US BUREAU OF LABOR STATISTICS

Many important economic indicators for the United States (like unemployment and inflation) can be found on the Bureau of Labor Statistics website. Most of the data can be segmented both by time and by geography.

USDA SALES TRENDS (RETAIL)

ERS provides information on food store sales and sales growth, the share of food sales by retail segment, and industry structure.

USDA FOOD DATA

Federal Statistical Agencies and the private sector develop and maintain a wide variety of data on various aspects of food markets and consumer food choice behavior. Each data source is designed to cover some, but not all, of the information needed to support key policy issues facing the Nation.

BUREAU OF ECONOMIC ANALYSIS

This houses national and regional economic data, including gross domestic product and exchange rates.

IMF ECONOMIC DATA

Access to world economic data.

GOOGLE PUBLIC DATA EXPLORER

This includes data from world development indicators, OECD, and human development indicators, mostly related to economics data and the world.

HEALTH DATA

HEALTHDATA.GOV

125 years of US healthcare data including claim-level Medicare data, epidemiology and population statistics.

DATA RESOURCE CENTER FOR CHILD AND ADOLESCENT HEALTH

Includes national and state-level data on hundreds of child health indicators from the National Survey of Children’s Health, National Health Interview Survey Child Component, Survey of Pathways to Diagnosis and Services, and National Survey of Children with Special Health Care Needs.

WORLD HEALTH ORGANIZATION

WHO offers world hunger, health, and disease statistics.

NATIONAL CENTER FOR HEALTH STATISTICS(CDC)

NCHS is the Federal Government's principal vital and health statistics agency.

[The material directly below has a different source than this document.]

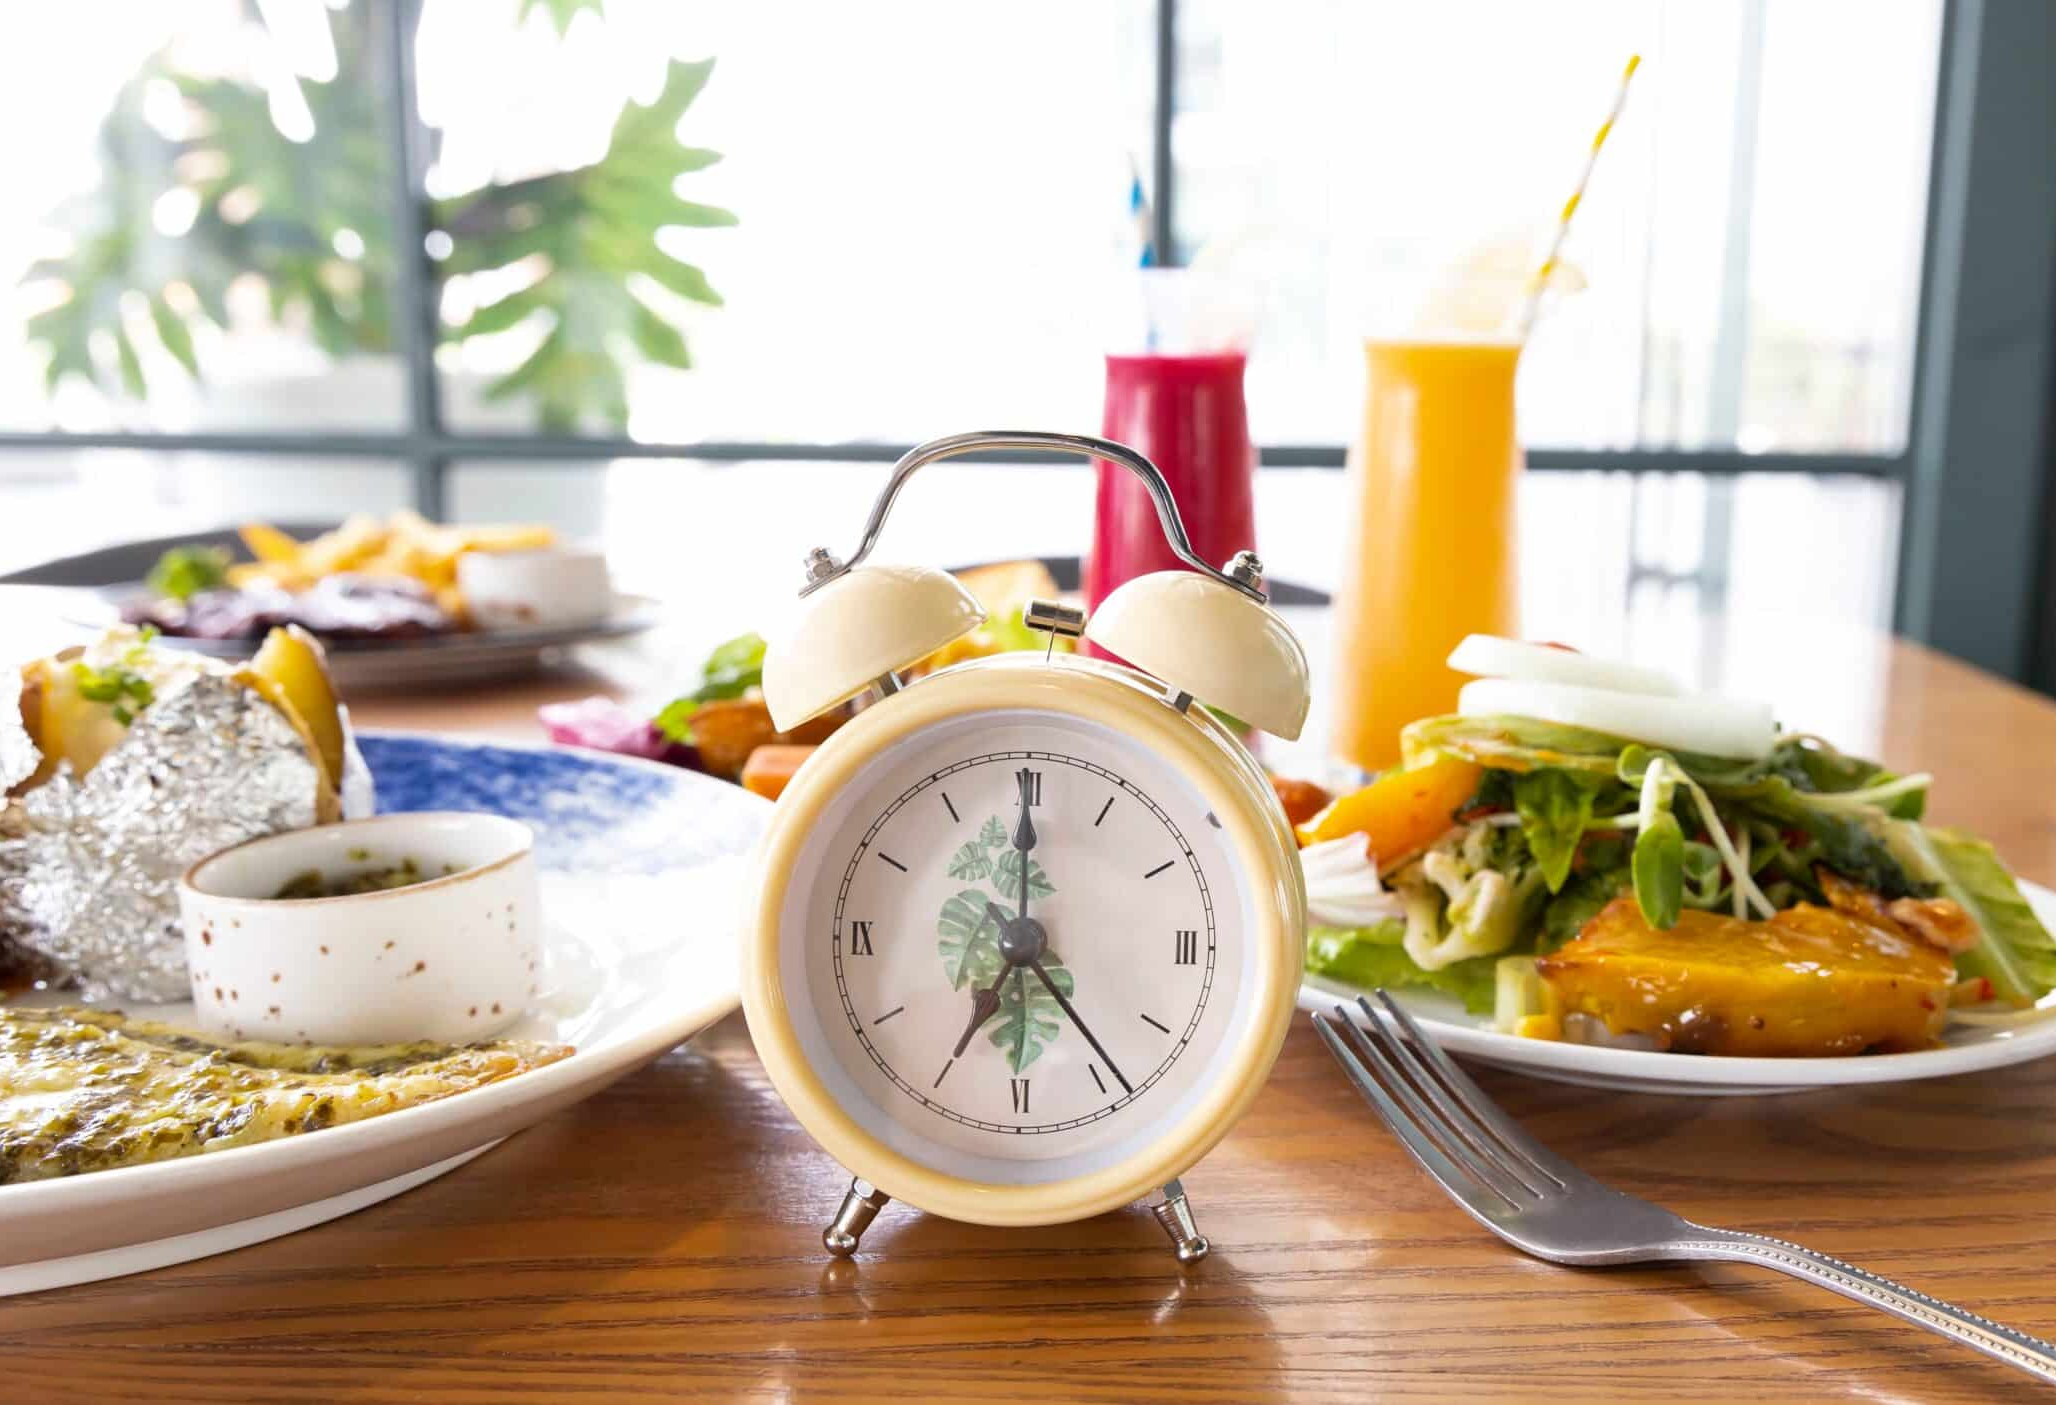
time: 7:00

NCHS data systems include data on vital events as well as information on health status, lifestyle and exposure to unhealthy influences, the onset and diagnosis of illness and disability, and the use of health care.

CDC WONDER

Provides access to a variety Center of Disease Control reports, guidelines, and dozens of text-based and numeric databases, including vital statistics, environment, population, disease and disability, immunization, behavior and health, injuries, occupational health, and more. Export data: tab-delimited text file.

CENTERS FOR DISEASE CONTROL + PREVENTION

Data sets on cause of death by many different topic areas. You can also search by age, race, year, and more.

SUBSTANCE ABUSE AND MENTAL HEALTH DATA ARCHIVE (US DHHS)

SAMHDA provides public-use data files, file documentation, and access to restricted-use data files from numerous series on substance abuse and mental health in the US. Datasets are available via links provided in each series/survey.

SEER NATIONAL CANCER INSTITUTE

The U.S. government also has data about cancer incidence, again segmented by age, race, gender, year, and other factors. It comes from the National Cancer Institute’s Surveillance, Epidemiology, and End Results Program.

THE BROAD INSTITUTE CANCER DATA

Some of the institute's cancer data sets are freely available online.

HOSPITAL CARE

A set of Medicare serving hospitals and data on their quality of care.

CRIME DATA

BUREAU OF JUSTICE STATISTICS

Data published annually on criminal victimization; populations under correctional supervision; and mortality in prisons. Periodic data series include administration of law enforcement agencies and correctional facilities; characteristics of correctional populations; and special studies on other criminal justice topics.

FBI CRIME DATA

If you’re interested in analyzing time series data, you can use it to chart changes in crime rates at the national level over a 20-year period. Alternatively, you can look at the data geographically.

CLIMATE DATA

NATIONAL CLIMATIC DATA CENTER

Huge collection of environmental, meteorological and climate data sets from the US National Climatic Data Center. The world’s largest archive of weather data.

EARTH DATA BY NASA

A number of datasets related to land, climate, solar radiance, and more.

MISCELLANEOUS

PEW RESEARCH CENTER

Offers a number of data sets on American life, technology, and the internet. Organized by year.

REDDIT

Reddit released a really interesting data set of every comment that has ever been made on the site. It’s over a terabyte of data uncompressed, so if you want a smaller data set to work with Kaggle has hosted the comments from May 2015 on their site.